Oxidative Addition to Group 1 (K, Rb, Cs) Alumanyl Anions as a Route to o-Carboranyl(hydrido)aluminates

The kinetic stability provided by the sterically demanding {SiN ^Dipp} ²⁻ dianion (SiN ^Dipp = {CH ₂SiMe ₂NDipp} ₂; Dipp = 2,6-i-Pr ₂C ₆H ₃) is intrinsic to the isolation of not only the group 1 alumanyl reagents ([{SiN ^Dipp}AlM] ₂; M = K, Rb, Cs) but also facilitates the completely selective oxidative addition of a C-H bond of 1,2-C ₂B ₁₀H ₁₂ to the aluminium centre. In each case, the resultant compounds comprise a four-coordinate o-carboranyl (hydrido)aluminate anion, [(SiN ^Dipp)Al(H)(1,2-C ₂B ₁₀H ₁₁)] ⁻, in which the carboranyl cage is bonded to aluminium by an Al-C σ bond.
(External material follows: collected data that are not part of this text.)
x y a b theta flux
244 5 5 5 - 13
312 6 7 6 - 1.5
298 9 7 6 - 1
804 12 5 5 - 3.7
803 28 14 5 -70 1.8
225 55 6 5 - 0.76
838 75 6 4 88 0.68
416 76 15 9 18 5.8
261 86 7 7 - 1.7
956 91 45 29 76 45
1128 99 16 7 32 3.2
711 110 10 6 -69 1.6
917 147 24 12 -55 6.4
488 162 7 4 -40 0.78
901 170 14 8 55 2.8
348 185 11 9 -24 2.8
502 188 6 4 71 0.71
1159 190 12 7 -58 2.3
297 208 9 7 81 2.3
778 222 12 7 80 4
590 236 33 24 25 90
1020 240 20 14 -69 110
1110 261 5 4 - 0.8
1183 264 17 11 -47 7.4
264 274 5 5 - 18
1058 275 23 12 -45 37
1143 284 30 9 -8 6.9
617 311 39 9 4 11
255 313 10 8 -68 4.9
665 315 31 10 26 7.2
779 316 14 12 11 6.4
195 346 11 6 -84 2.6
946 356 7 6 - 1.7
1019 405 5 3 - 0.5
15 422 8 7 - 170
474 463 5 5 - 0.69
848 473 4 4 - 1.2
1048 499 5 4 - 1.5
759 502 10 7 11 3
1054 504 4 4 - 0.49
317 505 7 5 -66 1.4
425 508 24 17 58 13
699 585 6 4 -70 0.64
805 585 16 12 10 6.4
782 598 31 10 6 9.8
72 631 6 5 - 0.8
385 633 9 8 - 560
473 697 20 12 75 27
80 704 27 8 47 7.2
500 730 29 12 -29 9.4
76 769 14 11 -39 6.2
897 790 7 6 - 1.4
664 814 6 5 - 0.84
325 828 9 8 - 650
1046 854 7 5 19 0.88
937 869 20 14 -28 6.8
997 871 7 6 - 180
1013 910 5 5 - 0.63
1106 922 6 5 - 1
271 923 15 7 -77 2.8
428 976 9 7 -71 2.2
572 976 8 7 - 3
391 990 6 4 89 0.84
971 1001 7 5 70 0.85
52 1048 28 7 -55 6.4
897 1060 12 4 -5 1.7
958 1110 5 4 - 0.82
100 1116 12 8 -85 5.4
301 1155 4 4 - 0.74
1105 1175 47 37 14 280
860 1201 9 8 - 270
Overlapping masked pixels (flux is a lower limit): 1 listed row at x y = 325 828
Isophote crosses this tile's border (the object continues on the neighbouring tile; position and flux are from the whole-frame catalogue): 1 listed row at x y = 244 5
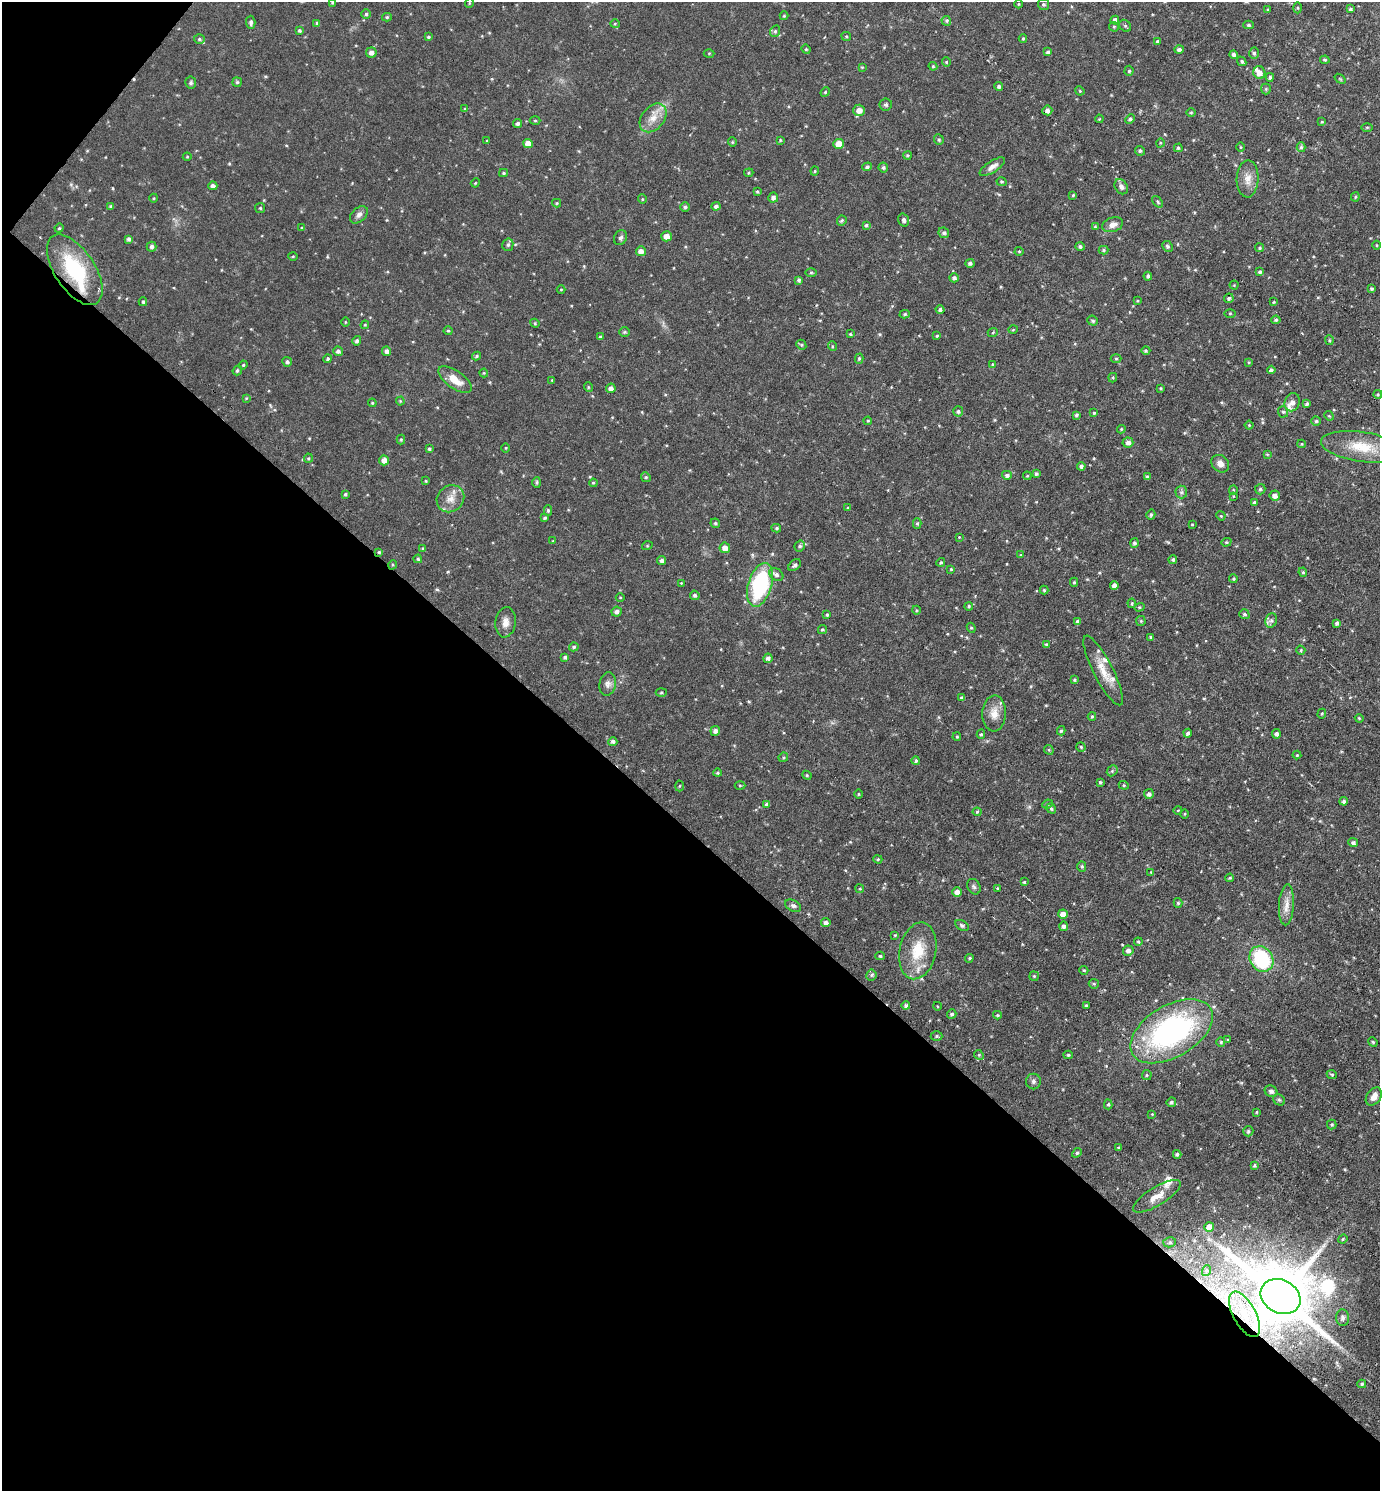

Although the anions further assemble as extended network structures based on Al-H∙∙∙M, B-H∙∙∙M, and C-H∙∙∙M interactions, each structure is unique due to the significant variation in M ⁺ ionic radius as group 1 is descended. The potassium derivative crystallises as a one-dimensional polymer, its rubidium analogue is a dimer due to the polyhapto-sequestration of a molecule of benzene solvent within the alkali metal coordination sphere, and the caesium species is a two-dimensional assembly of hexameric aggregates.